Saturday 25 March 2017

Susan Daly: When it comes to hens, I'm a chicken

Susan Daly

Call me old-fashioned, but a hen party's not a hen party without a good selection of Willies. Oh, unshield thine eyes. It wasn't THAT kind of evening. For one thing, the hen didn't want to be called a hen.

There were to be no L-plates, no presents of edible underwear, no undie-cover stripper policemen, no banana splits topped off with provocative balls of strawberry ice-cream. I'm with the hen who wouldn't be called a hen on this. Ritual humiliation is so over-rated.

But, as mentioned, a hen night without Willies is taking the mickey. So she was given a special envelope containing pictures of famous Willies to take home and enjoy at her leisure. There were Willies of all shapes and sizes in there ... Willie O'Dea, Willy Wonka, William Shakespeare, Liam Neeson. Just their faces, mind. We wouldn't do that to the girl.

And really, that was enough smut for me. I have to admit I hate the traditional hen night where everyone is expected to act like an extra from a Carry On movie.

Someone hired a stripper for me at an occasion once -- totally, deeply, inappropriately out of context at the time -- and I don't think I've recovered from the trauma yet.

I suffer Memento-style flashbacks whenever Right Said Fred pops up on the radio.
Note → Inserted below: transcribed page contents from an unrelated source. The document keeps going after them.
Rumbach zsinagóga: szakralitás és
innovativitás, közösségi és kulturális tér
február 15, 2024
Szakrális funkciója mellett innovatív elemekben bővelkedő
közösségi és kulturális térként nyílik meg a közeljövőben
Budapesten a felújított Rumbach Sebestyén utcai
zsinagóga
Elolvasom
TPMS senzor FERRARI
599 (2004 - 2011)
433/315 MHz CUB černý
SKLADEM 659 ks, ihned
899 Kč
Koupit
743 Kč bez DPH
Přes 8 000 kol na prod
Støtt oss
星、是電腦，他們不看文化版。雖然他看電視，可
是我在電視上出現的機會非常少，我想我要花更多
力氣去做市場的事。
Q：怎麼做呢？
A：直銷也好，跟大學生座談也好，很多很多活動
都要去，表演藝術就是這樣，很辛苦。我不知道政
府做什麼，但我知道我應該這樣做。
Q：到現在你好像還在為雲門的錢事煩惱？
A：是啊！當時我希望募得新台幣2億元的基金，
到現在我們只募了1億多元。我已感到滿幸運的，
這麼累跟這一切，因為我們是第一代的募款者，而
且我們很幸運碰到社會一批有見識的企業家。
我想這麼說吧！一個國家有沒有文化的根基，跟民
For the most part, I seem to have blanked it out. All I really remember is smiling manically at the poor guy and saying, "Er thanks very much, that's grand now, really, that's fine, thanks." It must have been like performing for your nana.

I also take issue with the notion that wearing a plastic booby bib is 'traditional'. And if by chance it is written into the Domesday Book that, lo, a bride-to-be shall drink from a penis-shaped straw on the eve of her nuptials, does that mean it's right?
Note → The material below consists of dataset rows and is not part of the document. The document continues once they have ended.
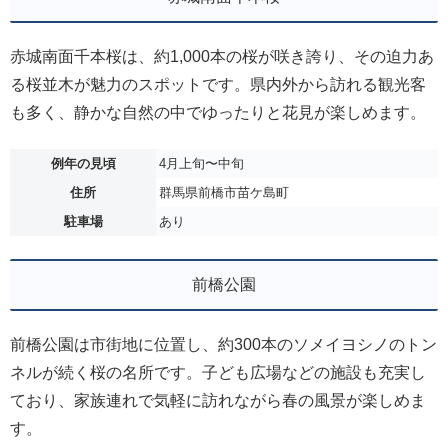
赤城南面千本桜は、約1,000本の桜が咲き誇り、その迫力あ
る桜並木が魅力のスポットです。県内外から訪れる観光客
も多く、静かな自然の中でゆったりと花見が楽しめます。
例年の見頃
4月上旬〜中旬
住所
群馬県前橋市苗ケ島町
駐車場
あり
前橋公園
前橋公園は市街地に位置し、約300本のソメイヨシノのトン
ネルが続く桜の名所です。子ども広場などの施設も充実し
ており、家族連れで気軽に訪れながら春の風景が楽しめま
す。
There used to be a wedding tradition in Anglo-Saxon culture for the bride to pass her shoes to her husband who would then tap her on the head with them. (Short translation: I'm in charge here now, woman.) If we can do without that charming bit of Anglo-Saxon legacy, we can probably do without emulating their ancestors -- a hen party from Newcastle trawling Temple Bar's finest 'nite' spots.

At least the trend for forcing your ladies-in-waiting -- sorry, female friends -- to spend a few hundred euro on a weekend away to celebrate your fantasticness before they 'lose' you to marriage seems to have bitten the bullet. One woman I know was asked to attend a week-long hen party masquerading as a girls-only holiday. There was nothing relaxing about the rigorous schedule of spa appointments, lavish dinners and long-haul travel demanded by the bride-to-be.
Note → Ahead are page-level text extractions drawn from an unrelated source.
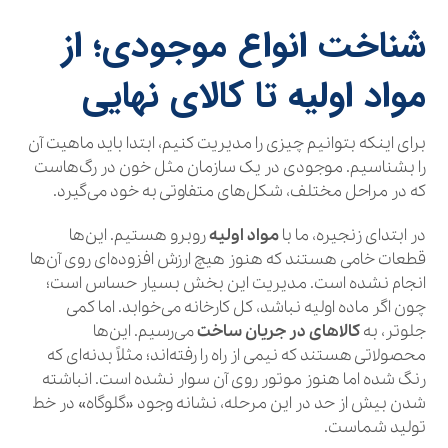
شناخت انواع موجودی؛ از
مواد اولیه تا کالای نهایی
برای اینکه بتوانیم چیزی را مدیریت کنیم، ابتدا باید ماهیت آن
را بشناسیم. موجودی در یک سازمان مثل خون در رگ‌هاست
که در مراحل مختلف، شکل‌های متفاوتی به خود می‌گیرد.
در ابتدای زنجیره، ما با
مواد اولیه
روبرو هستیم. این‌ها
قطعات خامی هستند که هنوز هیچ ارزش افزوده‌ای روی آن‌ها
انجام نشده است. مدیریت این بخش بسیار حساس است؛
چون اگر ماده اولیه نباشد، کل کارخانه می‌خوابد. اما کمی
جلوتر، به
کالاهای در جریان ساخت
می‌رسیم. این‌ها
محصولاتی هستند که نیمی از راه را رفته‌اند؛ مثلاً بدنه‌ای که
رنگ شده اما هنوز موتور روی آن سوار نشده است. انباشته
شدن بیش از حد در این مرحله، نشانه وجود «گلوگاه» در خط
تولید شماست.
By contrast, my friend's sister recently had an afternoon tea party with some close gal pals and relatives. There were cupcakes, there were Rice Crispie buns and there were a whole lot of women breathing a sigh of relief.

Do men have this problem? I've heard a few male friends groan at the prospect of yet another weekend of being shot in the face with paintballs. Enforced fun is no fun at all.

Back to the hen that wasn't a hen. Lack of edible knickers aside, there was another noticeable break with tradition. Everyone seemed to actually like one another. This isn't always a prerequisite for hens. In cases where the poor bridesmaid ends up inviting everyone the bride has ever had contact with, for fear of being glared at on the wedding day by some distant cousin, it can be a dangerous mishmash of personalities.

I had the (mis)fortune to attend one such a gathering a few years back. The work crowd didn't like the old school friends. The rowdy old school friends irritated the relatives. Someone wasn't drinking and sent back the second bottle of red ordered for her end of the table because she decided they'd already had 'enough'. Another insisted that as she didn't have a dessert, she wanted her share of the bill deducted.

There were tears in the Chardonnay and at least two storm-outs before the night was through. At least it bode well for the marriage staying together: I'm not sure the bride would ever want to go through another hen night.